▸ Work order: Lay out every line of text from the items below as a JSON list of strings, one string per line, with blank lines and the pictures left out.

▸ Supplied information:
--------------------------------------------------
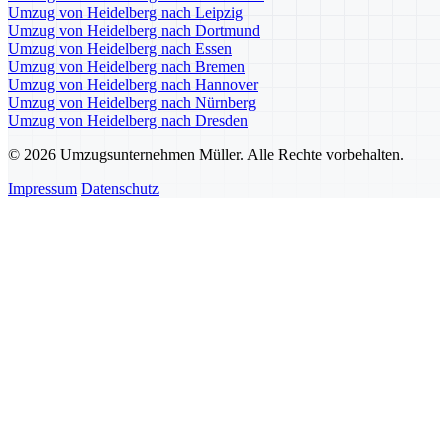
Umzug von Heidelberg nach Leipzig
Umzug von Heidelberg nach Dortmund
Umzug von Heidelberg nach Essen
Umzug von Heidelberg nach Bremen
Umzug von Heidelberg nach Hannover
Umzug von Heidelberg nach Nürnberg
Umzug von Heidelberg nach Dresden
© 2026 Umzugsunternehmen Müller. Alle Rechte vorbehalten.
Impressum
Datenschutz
--------------------------------------------------
▸ Your solution:
[
  "Umzug von Heidelberg nach Leipzig",
  "Umzug von Heidelberg nach Dortmund",
  "Umzug von Heidelberg nach Essen",
  "Umzug von Heidelberg nach Bremen",
  "Umzug von Heidelberg nach Hannover",
  "Umzug von Heidelberg nach Nürnberg",
  "Umzug von Heidelberg nach Dresden",
  "© 2026 Umzugsunternehmen Müller. Alle Rechte vorbehalten.",
  "Impressum",
  "Datenschutz"
]